**Assignment**
The reply should hold only the lines from the one with "padding: 0 0" to the one with "html: <span> <span>引流关键词</span>", both ends kept, exactly as they appear below, without any pictures.

**Extracted records**

-- Opening Marker --

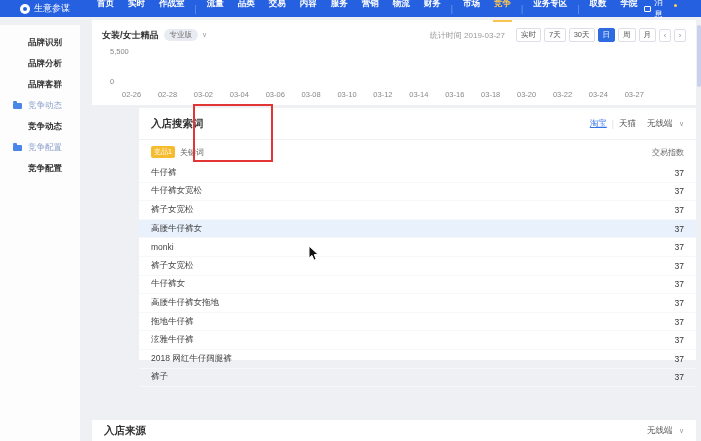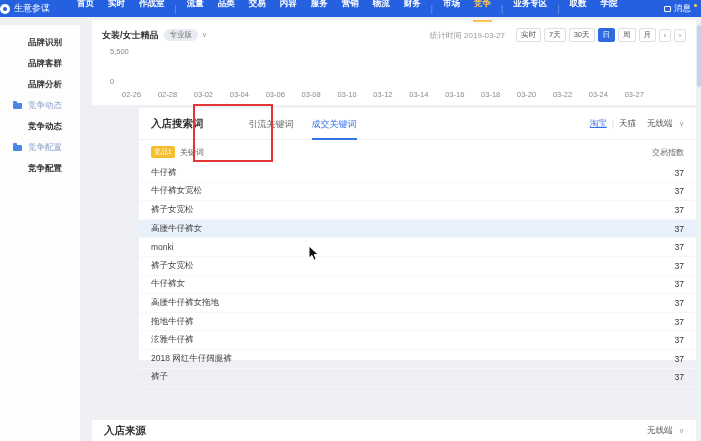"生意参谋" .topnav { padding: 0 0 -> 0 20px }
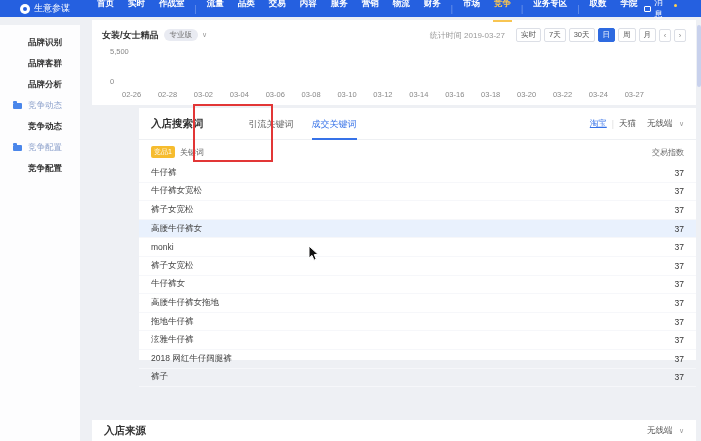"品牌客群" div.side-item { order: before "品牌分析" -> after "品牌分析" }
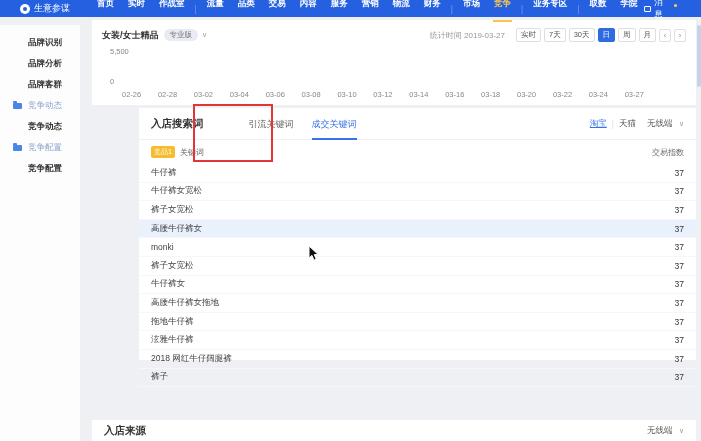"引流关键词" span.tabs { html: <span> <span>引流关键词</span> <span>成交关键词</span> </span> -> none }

-- Closing Marker --
-- Opening Marker --

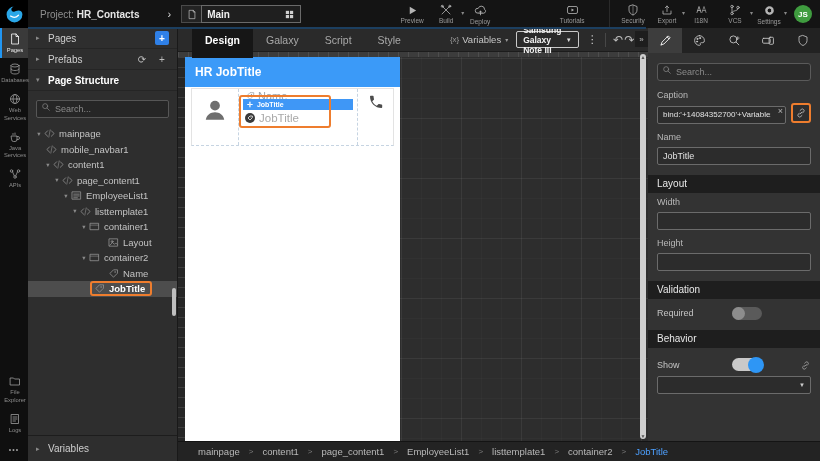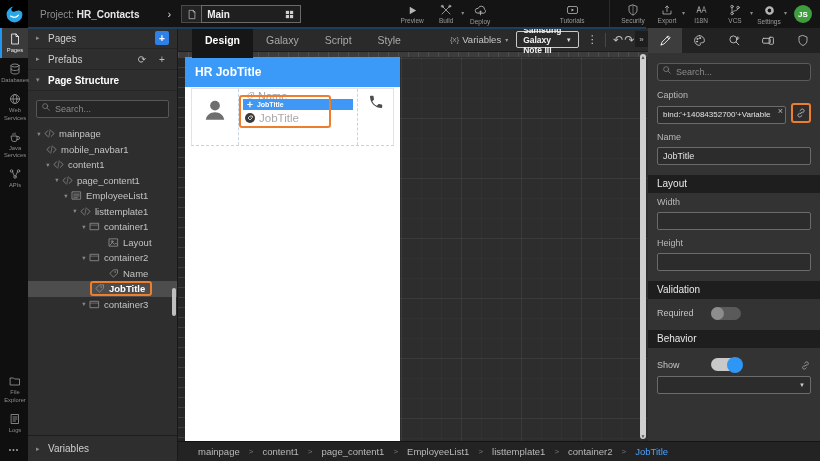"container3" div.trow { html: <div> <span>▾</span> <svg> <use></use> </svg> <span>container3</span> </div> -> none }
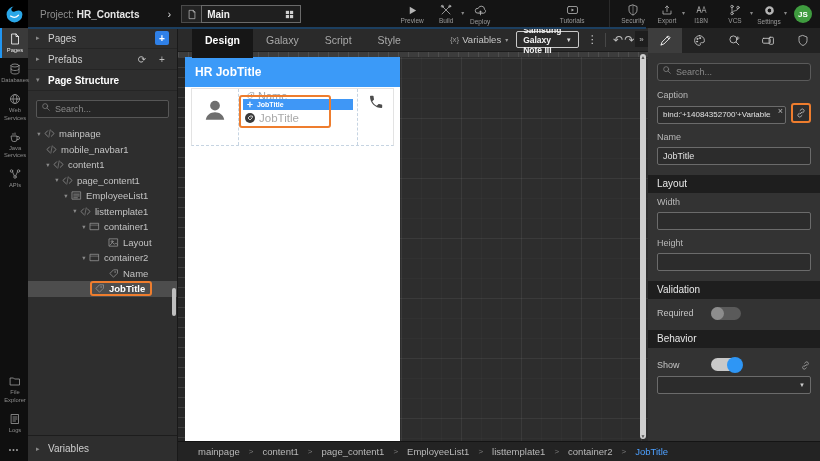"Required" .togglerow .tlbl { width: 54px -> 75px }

-- Closing Marker --
-- Opening Marker --

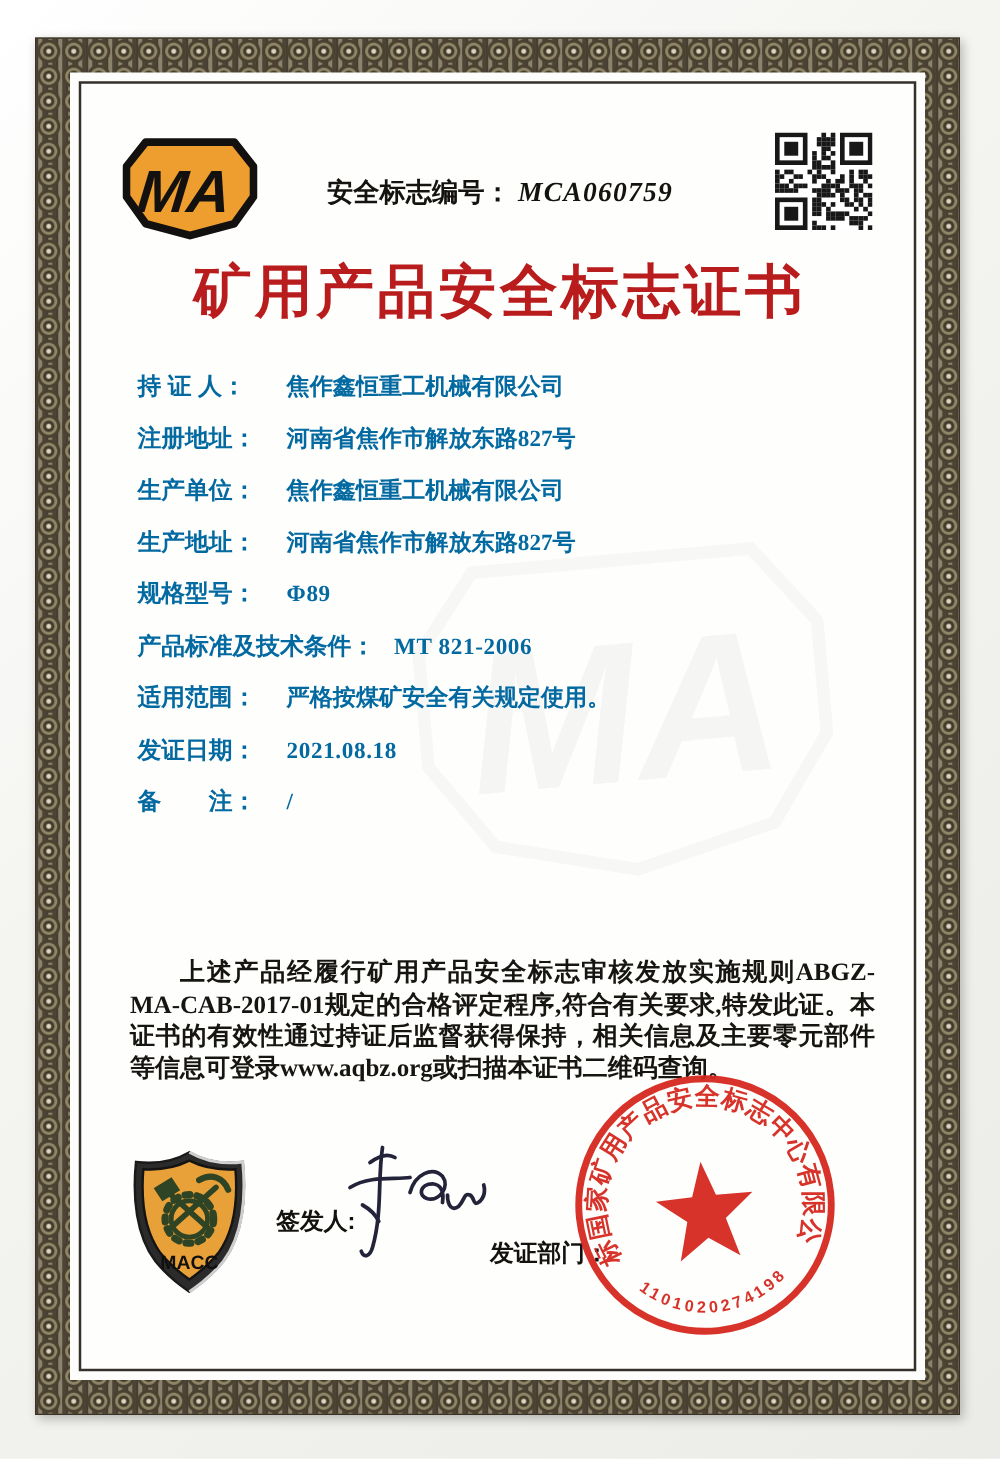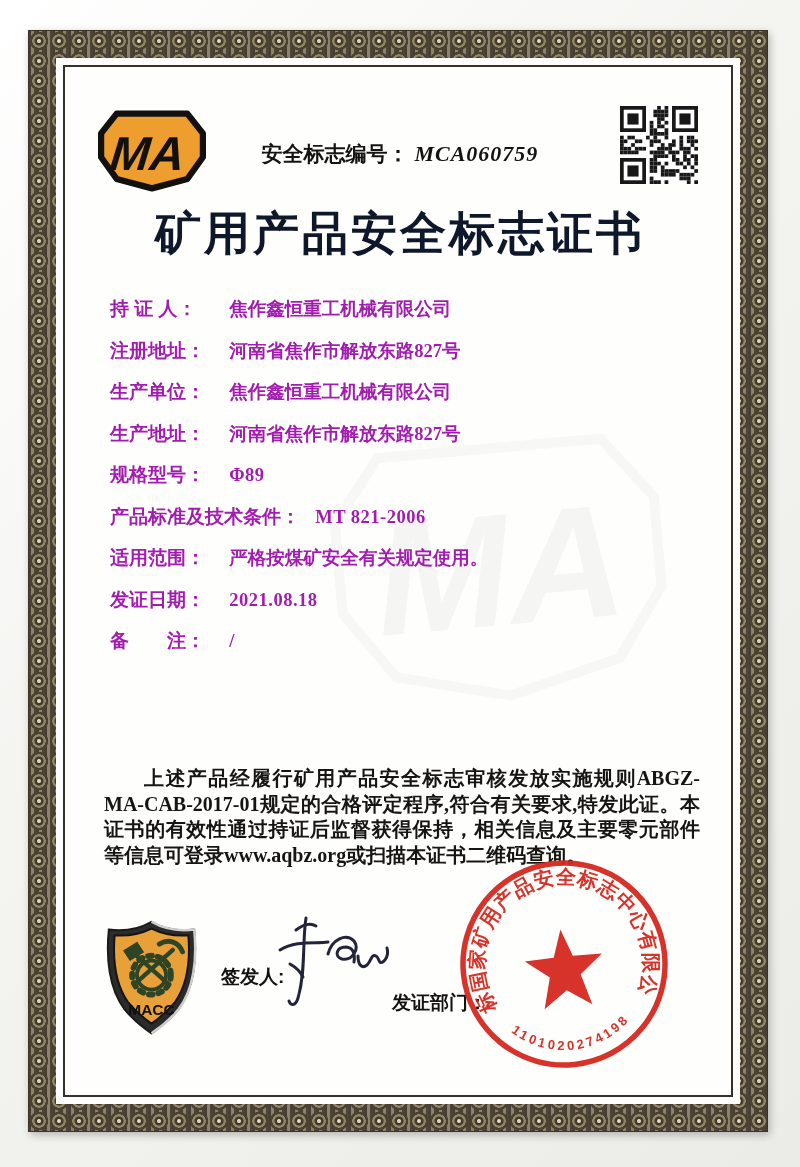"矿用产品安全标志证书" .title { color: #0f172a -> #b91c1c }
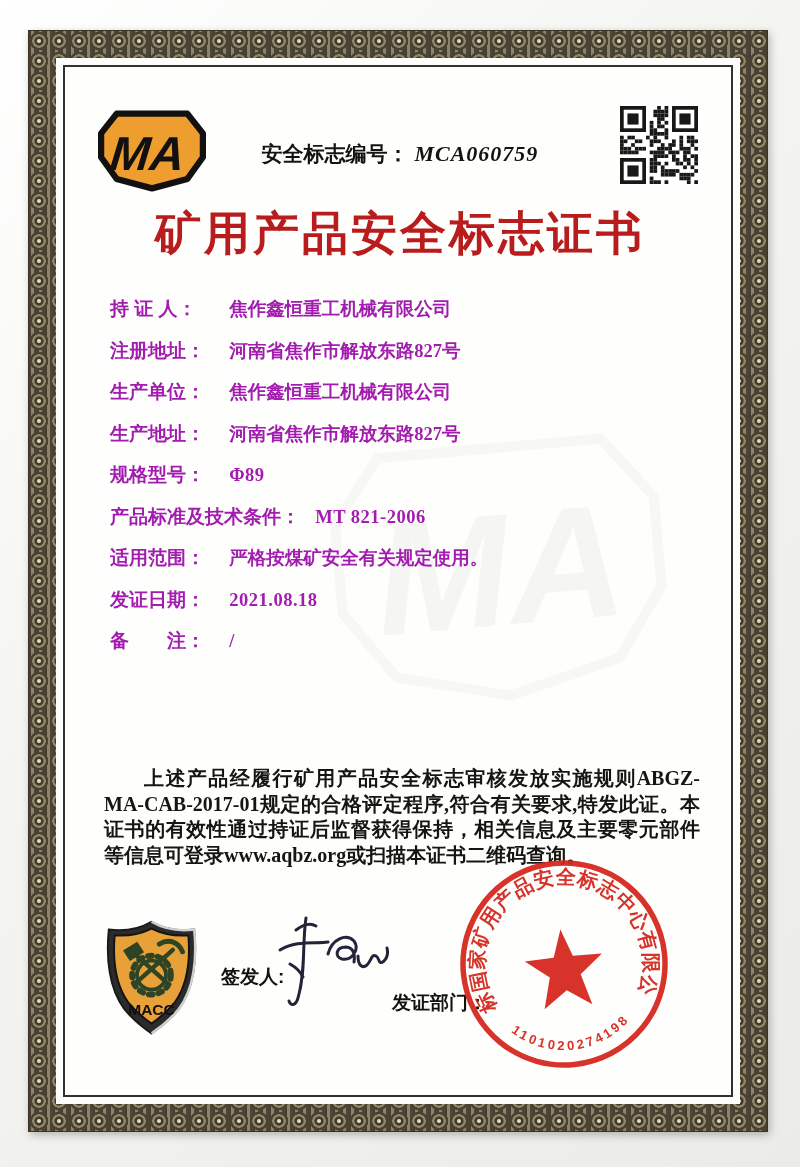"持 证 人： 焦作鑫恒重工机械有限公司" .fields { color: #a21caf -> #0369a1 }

-- Closing Marker --

**Solution for this problem**
"生意参谋" .topnav { padding: 0 0 -> 0 20px }
"品牌客群" div.side-item { order: before "品牌分析" -> after "品牌分析" }
"引流关键词" span.tabs { html: <span> <span>引流关键词</span> <span>成交关键词</span> </span> -> none }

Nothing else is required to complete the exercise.